- _EXTRACT PROVIDED_:
━━━━
From Finland Tove Jansson brought us the wistful comfortless Toffle and the better known doleful Moomintrolls. In Sweden Astrid Lindgren continued to add regularly to her output of wacky tales of Pippi Longstocking and Larsson on the Roof. She also wrote the magical wintry Tomten tale and many other more down to earth but enchanting accounts of traditional Swedish life such as Christmas at Bullerby(every house should have a copy), and the books about Mardie, (in America T he Noisy Village) probably based on her own early 20th century memories of a child raised by liberal parents well ahead of their times.

The American Cynthia Voigt (Dicey s Song in particular) should be singled out for her capacity to revel in the importance of relationships of all kinds, and a gift for tackling the fallout from the VietNam war, racism, "dysfunctional" family life positively, warmly, creatively, yet without ever evading the pain of all these issues.

The late and greatly missed Robert Westall published among other titles The Machine-Gunners, The Kingdom By The Sea, Gulf, Falling Into Glory. His years as a teacher informed all his writing - be it about children in war-times, or cats, or falling in love, with an empathy that could only have come from years of sympathetic observations and - perhaps - a painful distillation of things he too had been through when he was a boy in the tough Tyneside region of north-eastern England during World War II.

And of course Roald Dahl (who, around the time St Exupéry was writing The Little Prince[in New York of all places], had begun with a tale of airmen and gremlins in the middle of World War II ) was at the height of his powers with Charlie and The Chocolate Factory, James and the Giant Peach, Danny Champion of the World (perhaps his best book of all - a heart-warming and very funny account of a poacher-father and son relationship) before he began to write too much, too often and until the later genial The BFG, perhaps more thinly and too darkly...
━━━━
- _TASK DATA_:
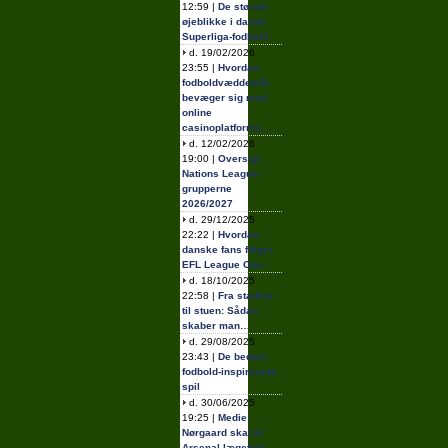
12:59 |
De største
øjeblikke i dansk
Superliga-fodbold
d. 19/02/2026
23:55 |
Hvordan
fodboldvæddemål
bevæger sig mod
online
casinoplatforme…
d. 12/02/2026
19:00 |
Oversigt:
Nations League-
grupperne
2026/2027
d. 29/12/2025
22:22 |
Hvordan
danske fans følger
EFL League One…
d. 18/10/2025
22:58 |
Fra stadion
til stuen: Sådan
skaber man…
d. 29/08/2025
23:43 |
De bedste
fodbold-inspirerede
spil
d. 30/06/2025
19:25 |
Medie:
Nørgaard skal til
Arsenal-lægetjek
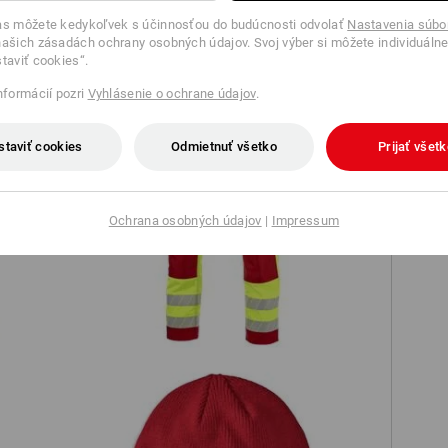
TCH
as môžete kedykoľvek s účinnosťou do budúcnosti odvolať
Nastavenia súbo
ašich zásadách ochrany osobných údajov. Svoj výber si môžete individuálne
staviť cookies“.
informácií pozri
Vyhlásenie o ochrane údajov
.
staviť cookies
Odmietnuť všetko
Prijať všet
nda
Reflexné ochranné nohavice do pása
Ochrana osobných údajov
|
Impressum
e.s.motion 24/7
e.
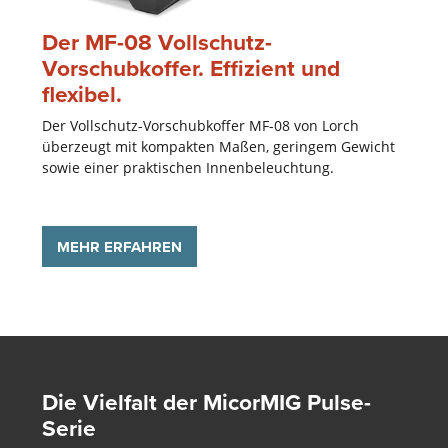
Der MF-08 Vollschutz-
Vorschubkoffer. Effizient und
flexibel.
Der Vollschutz-Vorschubkoffer MF-08 von Lorch
überzeugt mit kompakten Maßen, geringem Gewicht
sowie einer praktischen Innenbeleuchtung.
MEHR ERFAHREN
Die Vielfalt der MicorMIG Pulse-
Serie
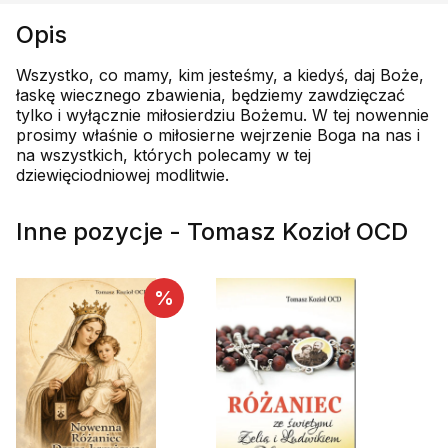
Opis
Wszystko, co mamy, kim jesteśmy, a kiedyś, daj Boże,
łaskę wiecznego zbawienia, będziemy zawdzięczać
tylko i wyłącznie miłosierdziu Bożemu. W tej nowennie
prosimy właśnie o miłosierne wejrzenie Boga na nas i
na wszystkich, których polecamy w tej
dziewięciodniowej modlitwie.
Inne pozycje - Tomasz Kozioł OCD
%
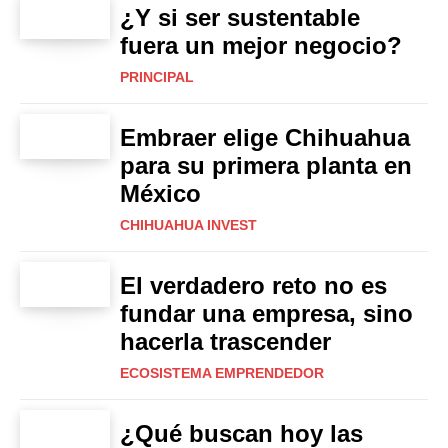
¿Y si ser sustentable
fuera un mejor negocio?
PRINCIPAL
Embraer elige Chihuahua
para su primera planta en
México
CHIHUAHUA INVEST
El verdadero reto no es
fundar una empresa, sino
hacerla trascender
ECOSISTEMA EMPRENDEDOR
¿Qué buscan hoy las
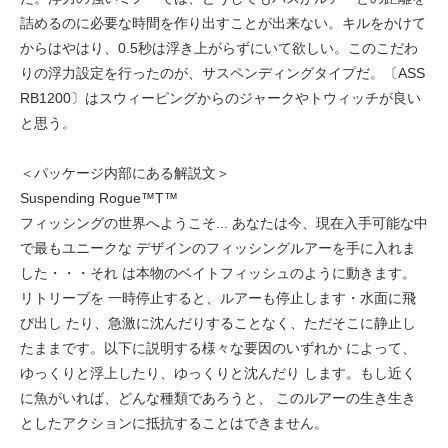
詰めるのに必要な時間を作り出すことが出来ない。キルをかけて
からはやはり、0.5秒は浮き上がらずにいて欲しい。このこだわ
りの浮力設定を行ったのが、サスペンディングタイプだ。〔ASS
RB1200〕はスウィーピングからのジャークやトウィッチが良い
と思う。
＜パッケージ内部にある解説文＞
Suspending Rogue™T™
フィッシングの世界へようこそ... あなたは今、現在入手可能な中
で最もユニークな デザインのフィッシングルアーを手に入れま
した・・・それ は本物のベイトフィッシュのように動きます。
リトリーブを 一時停止すると、ルアーも停止します・水面に飛
び出し たり、急激に沈んだりすることなく、ただそこに静止し
たままです。以下に説明する様々な要因のいずれか によって、
ゆっくりと浮上したり、ゆっくりと沈んだり します。もし近く
に魚がいれば、どんな種類であろうと、 このルアーの生き生き
としたアクションに抵抗することはできません。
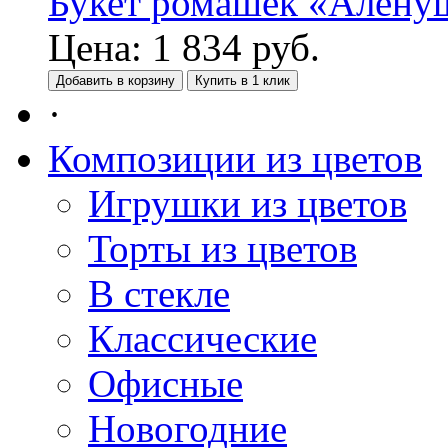
Букет ромашек «Алену
Цена:
1 834
руб.
Добавить в корзину
Купить в 1 клик
·
Композиции из цветов
Игрушки из цветов
Торты из цветов
В стекле
Классические
Офисные
Новогодние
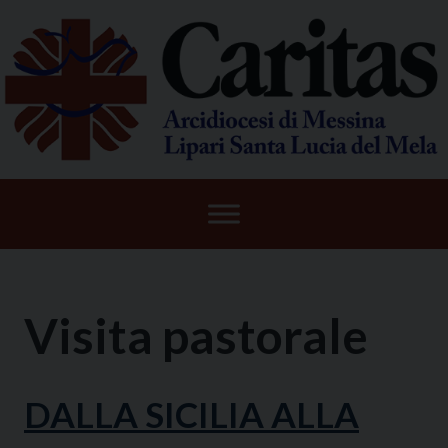
Skip
to
content
Visita pastorale
DALLA SICILIA ALLA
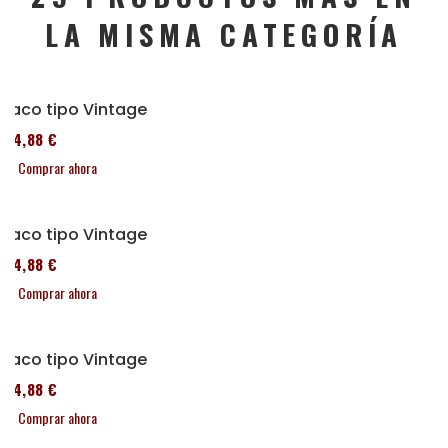
LA MISMA CATEGORÍA
Taco tipo Vintage
114,88 €
Comprar ahora
Taco tipo Vintage
114,88 €
Comprar ahora
Taco tipo Vintage
114,88 €
Comprar ahora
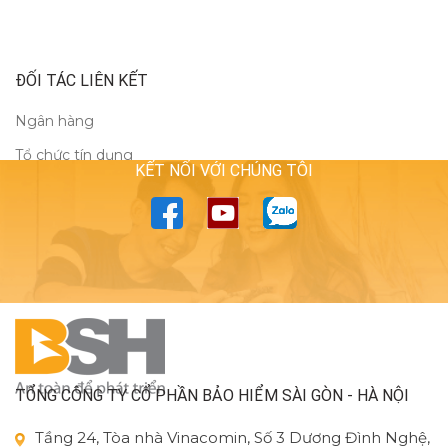
ĐỐI TÁC LIÊN KẾT
Ngân hàng
Tổ chức tín dụng
KẾT NỐI VỚI CHÚNG TÔI
TỔNG CÔNG TY CỔ PHẦN BẢO HIỂM SÀI GÒN - HÀ NỘI
Tầng 24, Tòa nhà Vinacomin, Số 3 Dương Đình Nghệ,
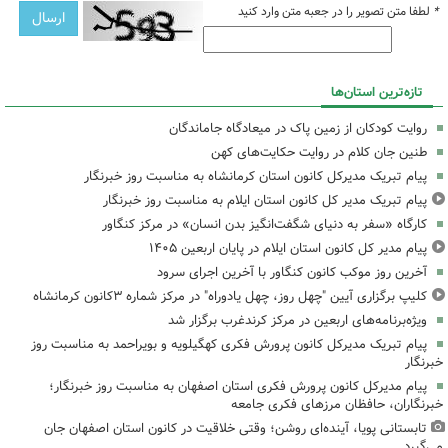
*
لطفا متن تصویر را در جعبه متن وارد کنید
تازه‌ترین استان‌ها
روایت کودکان از زمین پاک در میعادگاه جاماندگان
طنین جان کلام در روایت حکایت‌های کهن
پیام تبریک مدیرکل کانون استان کرمانشاه به مناسبت روز خبرنگار
پیام تبریک مدیر کل کانون استان ایلام به مناسبت روز خبرنگار
کارگاه «سفر به دنیای شگفت‌انگیز بدن انسان» در مرکز کنگاور
پیام مدیر کل کانون استان ایلام در پایان اربعین ۱۴۰۵
آخرین روز موکب کانون کنگاور با آخرین اجرای سرود
کلیپ برگزاری آیین "چهل روز، چهل یادوراه" در مرکز شماره ۳کانون کرمانشاه
ویژه‌برنامه‌های اربعین در مرکز کرندغرب برگزار شد
پیام تبریک مدیرکل کانون پرورش فکری کهگیلویه و بویراحمد به مناسبت روز
خبرنگار
پیام مدیرکل کانون پرورش فکری استان اصفهان به مناسبت روز خبرنگار؛
خبرنگاران، حافظان مرزهای فکری جامعه
تابستانی پویا، آینده‌ای روشن؛ وقتی خلاقیت در کانون استان اصفهان جان
می‌گیرد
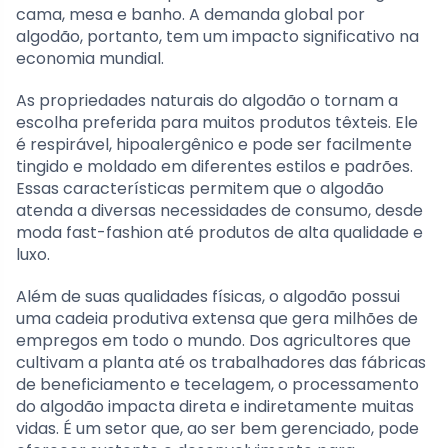
cama, mesa e banho. A demanda global por
algodão, portanto, tem um impacto significativo na
economia mundial.
As propriedades naturais do algodão o tornam a
escolha preferida para muitos produtos têxteis. Ele
é respirável, hipoalergênico e pode ser facilmente
tingido e moldado em diferentes estilos e padrões.
Essas características permitem que o algodão
atenda a diversas necessidades de consumo, desde
moda fast-fashion até produtos de alta qualidade e
luxo.
Além de suas qualidades físicas, o algodão possui
uma cadeia produtiva extensa que gera milhões de
empregos em todo o mundo. Dos agricultores que
cultivam a planta até os trabalhadores das fábricas
de beneficiamento e tecelagem, o processamento
do algodão impacta direta e indiretamente muitas
vidas. É um setor que, ao ser bem gerenciado, pode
━━━━
- _TO DO_:
A. In the extract on children's authors, which Roald Dahl book is called perhaps his best of all?
B. Edit the records from their beginning through the line containing "Arsenal-lægetjek", replacing "Hvordan" with "Hvorledes" and leaving everything else unchanged. Omit the pictures.

- _TASK-BY-TASK OUTPUTS_:
A. Danny Champion of the World

B.
12:59 |
De største
øjeblikke i dansk
Superliga-fodbold
d. 19/02/2026
23:55 |
Hvorledes
fodboldvæddemål
bevæger sig mod
online
casinoplatforme…
d. 12/02/2026
19:00 |
Oversigt:
Nations League-
grupperne
2026/2027
d. 29/12/2025
22:22 |
Hvorledes
danske fans følger
EFL League One…
d. 18/10/2025
22:58 |
Fra stadion
til stuen: Sådan
skaber man…
d. 29/08/2025
23:43 |
De bedste
fodbold-inspirerede
spil
d. 30/06/2025
19:25 |
Medie:
Nørgaard skal til
Arsenal-lægetjek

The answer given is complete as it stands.